▼

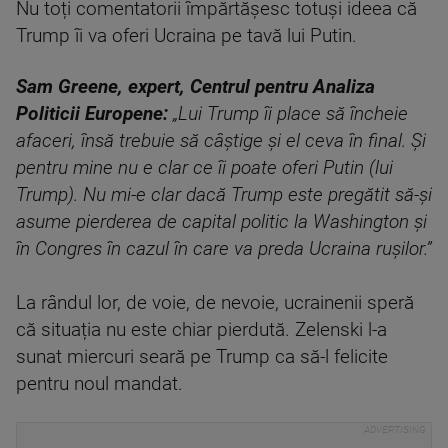
Nu toți comentatorii împărtășesc totuși ideea că
Trump îi va oferi Ucraina pe tavă lui Putin.
Sam Greene, expert, Centrul pentru Analiza
Politicii Europene:
„Lui Trump îi place să încheie
afaceri, însă trebuie să câștige și el ceva în final. Și
pentru mine nu e clar ce îi poate oferi Putin (lui
Trump). Nu mi-e clar dacă Trump este pregătit să-și
asume pierderea de capital politic la Washington și
în Congres în cazul în care va preda Ucraina rușilor.”
La rândul lor, de voie, de nevoie, ucrainenii speră
că situația nu este chiar pierdută. Zelenski l-a
sunat miercuri seară pe Trump ca să-l felicite
pentru noul mandat.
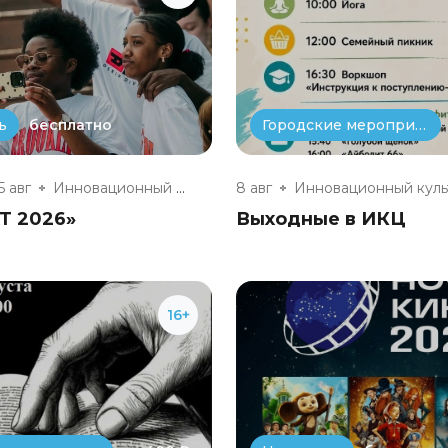
бесплатно
ь
Городские мероприятия
5 авг
Инновационный культурный центр
8 авг
T 2026»
Выходные в ИКЦ
16+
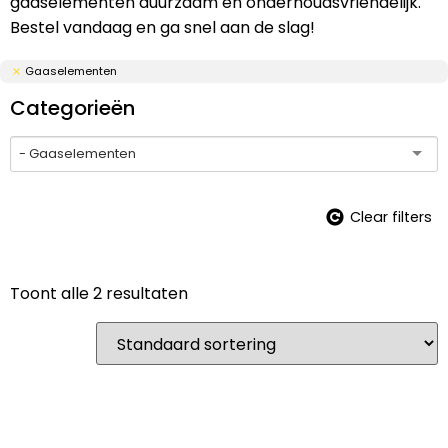
gaaselementen duurzaam en onderhoudsvriendelijk.
Bestel vandaag en ga snel aan de slag!
Gaaselementen
Categorieën
- Gaaselementen
Clear filters
Toont alle 2 resultaten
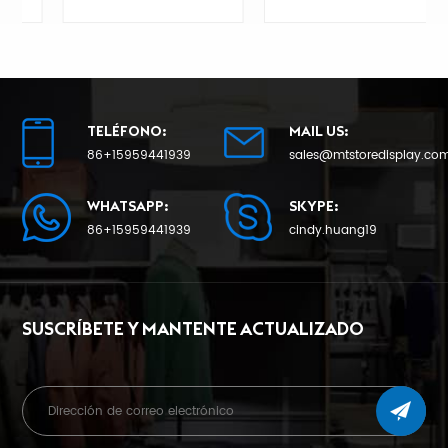
fábrica
sólido para
minoristas
TELÉFONO:
MAIL US:
86+15959441939
sales@mtstoredisplay.co
APRENDE MÁS
APRENDE MÁS
WHATSAPP:
SKYPE:
86+15959441939
cindy.huang19
SUSCRÍBETE Y MANTENTE ACTUALIZADO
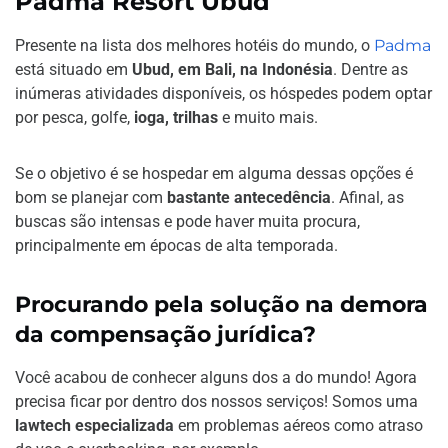
Padma Resort Ubud
Presente na lista dos melhores hotéis do mundo, o
Padma
está situado em
Ubud, em Bali, na Indonésia
. Dentre as
inúmeras atividades disponíveis, os hóspedes podem optar
por pesca, golfe,
ioga, trilhas
e muito mais.
Se o objetivo é se hospedar em alguma dessas opções é
bom se planejar com
bastante antecedência
. Afinal, as
buscas são intensas e pode haver muita procura,
principalmente em épocas de alta temporada.
Procurando pela solução na demora
da compensação jurídica?
Você acabou de conhecer alguns dos a do mundo! Agora
precisa ficar por dentro dos nossos serviços! Somos uma
lawtech especializada
em problemas aéreos como atraso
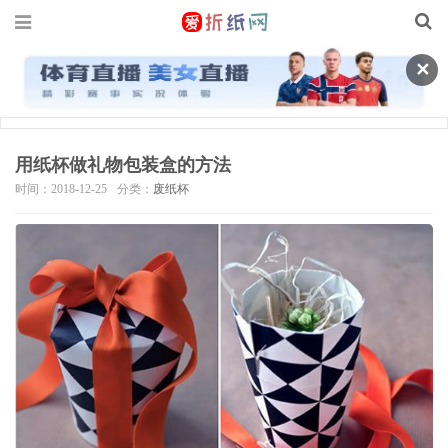
✕
用纸杯做礼物包装盒的方法
时间：2018-12-25
分类：
废纸杯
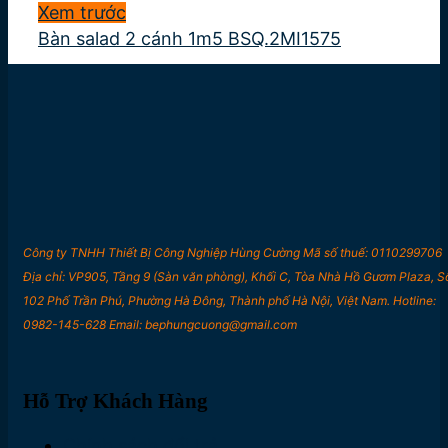
Xem trước
Bàn salad 2 cánh 1m5 BSQ.2MI1575
Công ty TNHH Thiết Bị Công Nghiệp Hùng Cường Mã số thuế: 0110299706
Địa chỉ: VP905, Tầng 9 (Sàn văn phòng), Khối C, Tòa Nhà Hồ Gươm Plaza, S
102 Phố Trần Phú, Phường Hà Đông, Thành phố Hà Nội, Việt Nam. Hotline:
0982-145-628 Email: bephungcuong@gmail.com
Hỗ Trợ Khách Hàng
Chính sách đổi trả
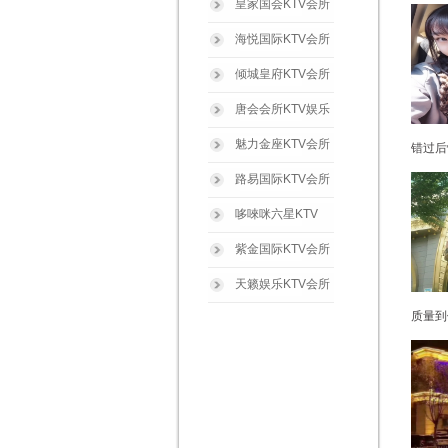
皇家国会KTV会所
海悦国际KTV会所
倾城皇府KTV会所
唐会会所KTV娱乐
魅力金座KTV会所
错过后
路易国际KTV会所
哆唻咪六星KTV
紫金国际KTV会所
天籁娱乐KTV会所
质量到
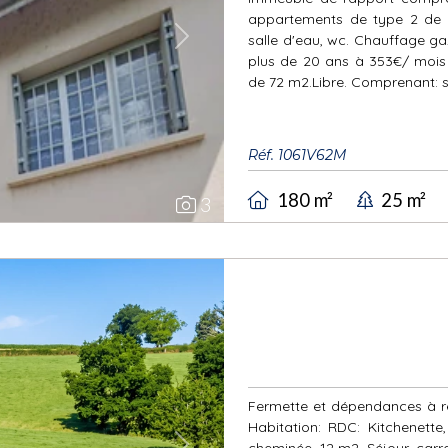
appartements de type 2 de 5
salle d'eau, wc. Chauffage gaz 
Next
plus de 20 ans à 353€/ moi
de 72 m2.Libre. Comprenant: séj
Réf. 1061V62M
180 m²
25 m²
3
Fermette et dépendances à ré
Habitation: RDC: Kitchenette
cheminée, 12 m2. Séjour, carr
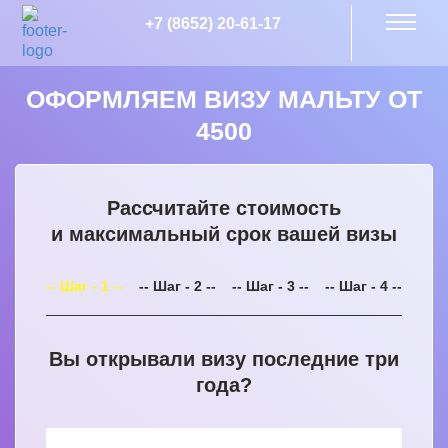
+7 (8652) 20-61-17
ОФОРМЛЯЕМ ВИЗУ МАЛЬТУ ОТ
4500
Рассчитайте стоимость
и максимальный срок вашей визы
-- Шаг - 1 --
-- Шаг - 2 --
-- Шаг - 3 --
-- Шаг - 4 --
Вы открывали визу последние три
года?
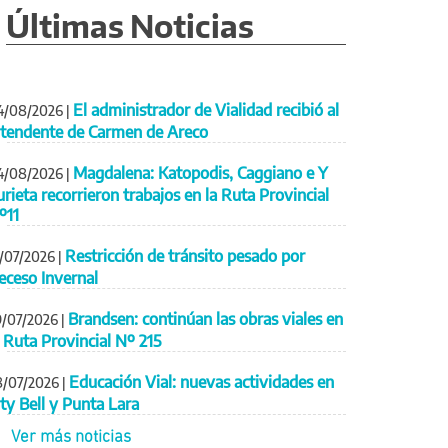
Últimas Noticias
El administrador de Vialidad recibió al
4/08/2026
|
ntendente de Carmen de Areco
Magdalena: Katopodis, Caggiano e Y
4/08/2026
|
urieta recorrieron trabajos en la Ruta Provincial
º11
Restricción de tránsito pesado por
1/07/2026
|
eceso Invernal
Brandsen: continúan las obras viales en
9/07/2026
|
a Ruta Provincial Nº 215
Educación Vial: nuevas actividades en
8/07/2026
|
ity Bell y Punta Lara
Ver más noticias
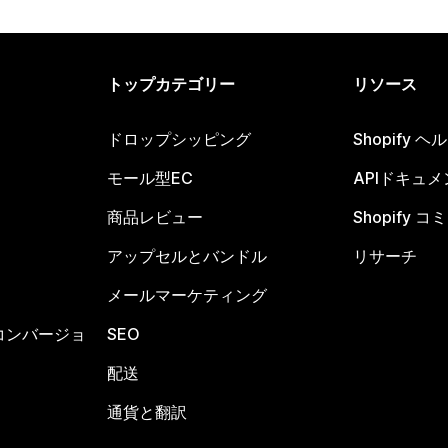
トップカテゴリー
リソース
ドロップシッピング
Shopify 
モール型EC
APIドキュメ
商品レビュー
Shopify 
アップセルとバンドル
リサーチ
メールマーケティング
コンバージョ
SEO
配送
通貨と翻訳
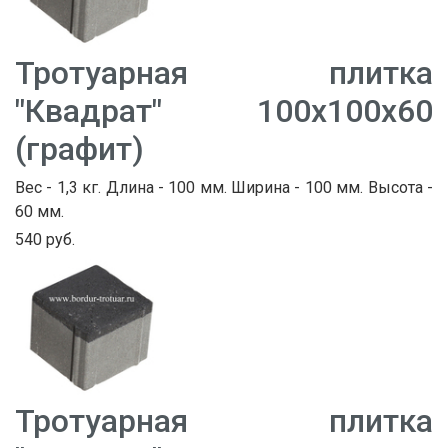
Тротуарная плитка
"Квадрат" 100х100х60
(графит)
Вес - 1,3 кг. Длина - 100 мм. Ширина - 100 мм. Высота -
60 мм.
540 руб.
Тротуарная плитка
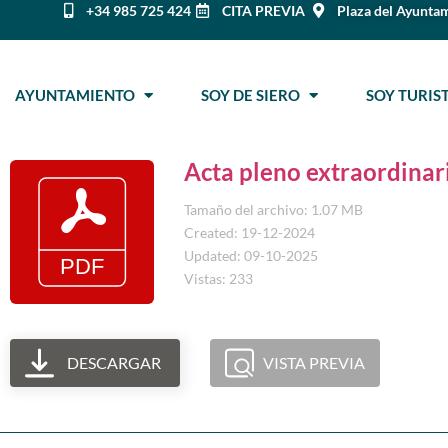
+34 985 725 424
CITA PREVIA
Plaza del Ayuntam
AYUNTAMIENTO
SOY DE SIERO
SOY TURI
Acta pleno extraordinar
Tamaño del archivo: 1.07 MB
Created: 19-12-2024
Updated: 09-10-2025
Vistas: 233
DESCARGAR
VISTA PREVIA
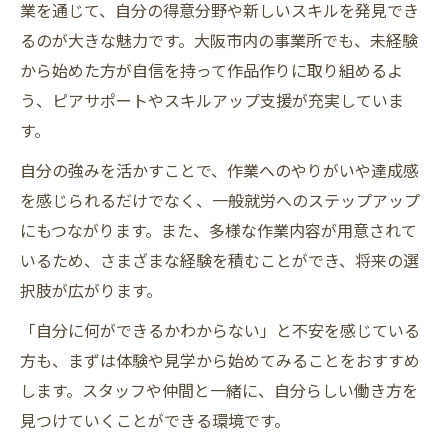
業を通じて、自分の得意分野や新しいスキルを発見でき
るのが大きな魅力です。大阪市内の事業所でも、未経験
から始めた方が自信を持って作品作りに取り組めるよ
う、ピアサポートやスキルアップ支援が充実していま
す。
自分の強みを活かすことで、作業へのやりがいや達成感
を感じられるだけでなく、一般就労へのステップアップ
にもつながります。また、多様な作業内容が用意されて
いるため、さまざまな経験を積むことができ、将来の選
択肢が広がります。
「自分に何ができるかわからない」と不安を感じている
方も、まずは体験や見学から始めてみることをおすすめ
します。スタッフや仲間と一緒に、自分らしい働き方を
見つけていくことができる環境です。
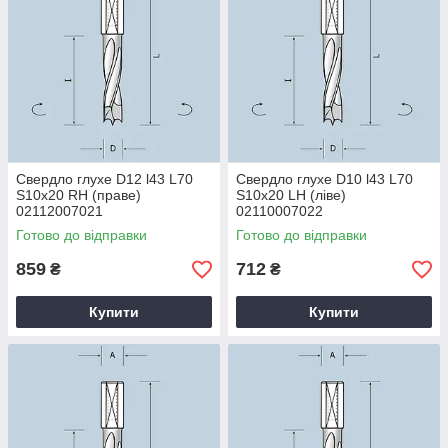
Свердло глухе D12 l43 L70
Свердло глухе D10 l43 L70
S10x20 RH (праве)
S10x20 LH (ліве)
02112007021
02110007022
Готово до відправки
Готово до відправки
859
712
₴
₴
Купити
Купити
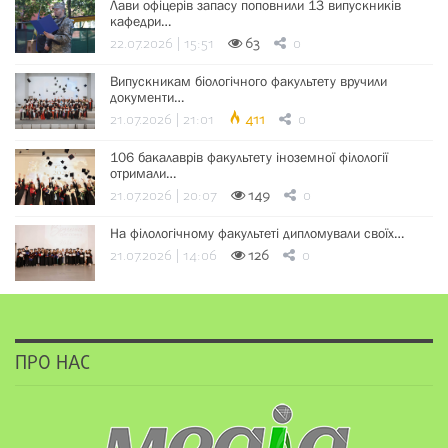
Лави офіцерів запасу поповнили 13 випускників
кафедри…
22.07.2026 | 15:51
63
0
Випускникам біологічного факультету вручили
документи…
21.07.2026 | 21:01
411
0
106 бакалаврів факультету іноземної філології
отримали…
21.07.2026 | 20:07
149
0
На філологічному факультеті дипломували своїх…
21.07.2026 | 14:06
126
0
ПРО НАС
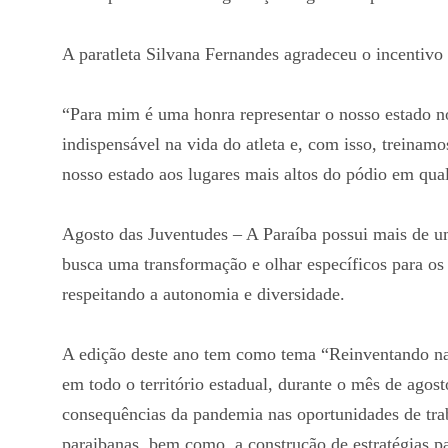
A paratleta Silvana Fernandes agradeceu o incentivo
“Para mim é uma honra representar o nosso estado n
indispensável na vida do atleta e, com isso, treinam
nosso estado aos lugares mais altos do pódio em qua
Agosto das Juventudes – A Paraíba possui mais de u
busca uma transformação e olhar específicos para os
respeitando a autonomia e diversidade.
A edição deste ano tem como tema “Reinventando nar
em todo o território estadual, durante o mês de agost
consequências da pandemia nas oportunidades de tra
paraibanas, bem como, a construção de estratégias p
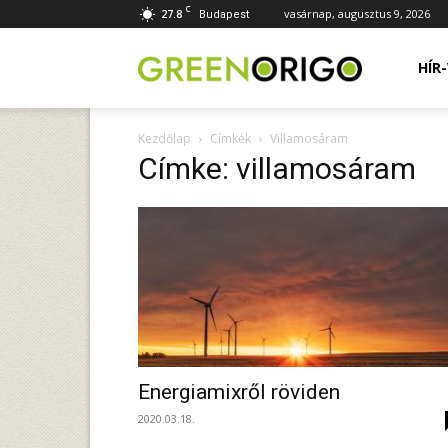
C
27.8
vasárnap, augusztus 9, 2026
Budapest
Green
HÍR
Kezdőlap
Címkék
Villamosáram
Origo
Címke: villamosáram
portál
Energiamixről röviden
2020.03.18.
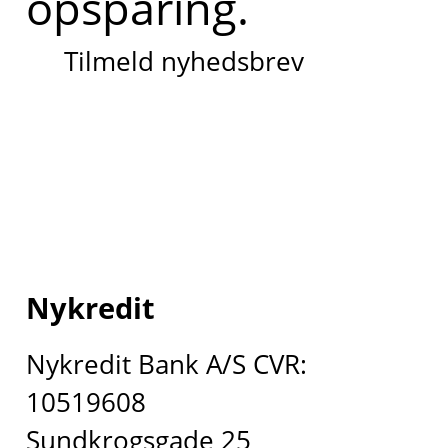
opsparing.
Tilmeld nyhedsbrev
Nykredit
Nykredit Bank A/S CVR:
10519608
Sundkrogsgade 25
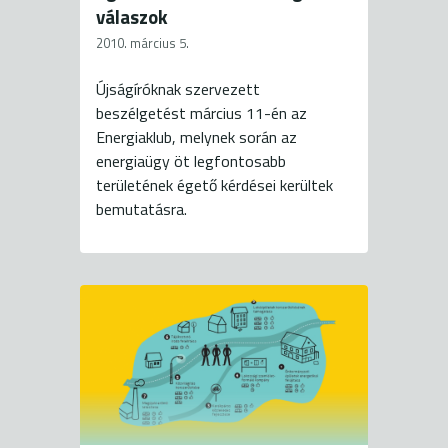
válaszok
2010. március 5.
Újságíróknak szervezett
beszélgetést március 11-én az
Energiaklub, melynek során az
energiaügy öt legfontosabb
területének égető kérdései kerültek
bemutatásra.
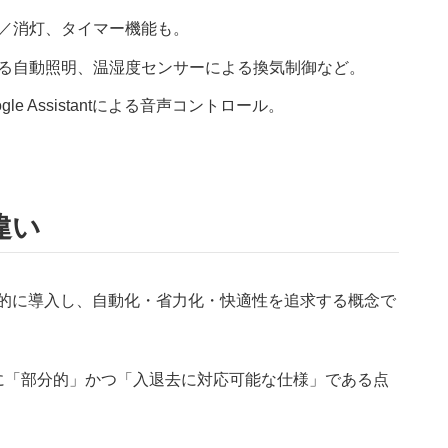
／消灯、タイマー機能も。
る自動照明、温湿度センサーによる換気制御など。
oogle Assistantによる音声コントロール。
違い
括的に導入し、自動化・省力化・快適性を追求する概念で
に「部分的」かつ「入退去に対応可能な仕様」である点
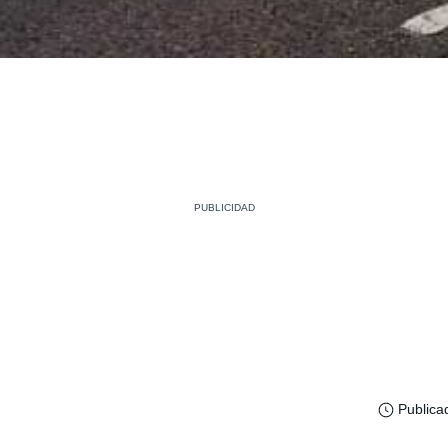
Publica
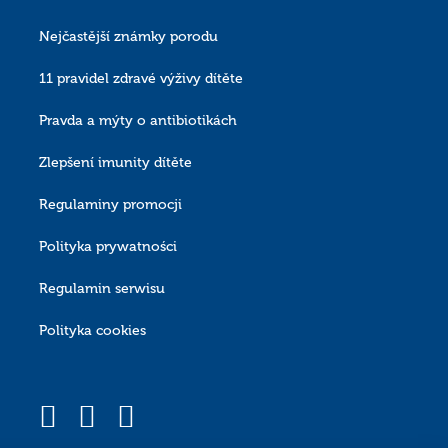
Nejčastější známky porodu
 údajů jménem a ve
 pokud bude taková
11 pravidel zdravé výživy dítěte
Pravda a mýty o antibiotikách
Zlepšení imunity dítěte
ím.
Regulaminy promocji
Polityka prywatności
Regulamin serwisu
Polityka cookies
dat stížnost k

▲

> **About this task**
Give every line from the start of the records through the line containing "pentru noul mandat.", inclusive, as a Markdown table with the columns Row and Line. Number the rows, skip blank lines, and leave out the pictures.

> **Exercise result**
| Row | Line |
|---|---|
| 1 | Nu toți comentatorii împărtășesc totuși ideea că |
| 2 | Trump îi va oferi Ucraina pe tavă lui Putin. |
| 3 | Sam Greene, expert, Centrul pentru Analiza |
| 4 | Politicii Europene: |
| 5 | „Lui Trump îi place să încheie |
| 6 | afaceri, însă trebuie să câștige și el ceva în final. Și |
| 7 | pentru mine nu e clar ce îi poate oferi Putin (lui |
| 8 | Trump). Nu mi-e clar dacă Trump este pregătit să-și |
| 9 | asume pierderea de capital politic la Washington și |
| 10 | în Congres în cazul în care va preda Ucraina rușilor.” |
| 11 | La rândul lor, de voie, de nevoie, ucrainenii speră |
| 12 | că situația nu este chiar pierdută. Zelenski l-a |
| 13 | sunat miercuri seară pe Trump ca să-l felicite |
| 14 | pentru noul mandat. |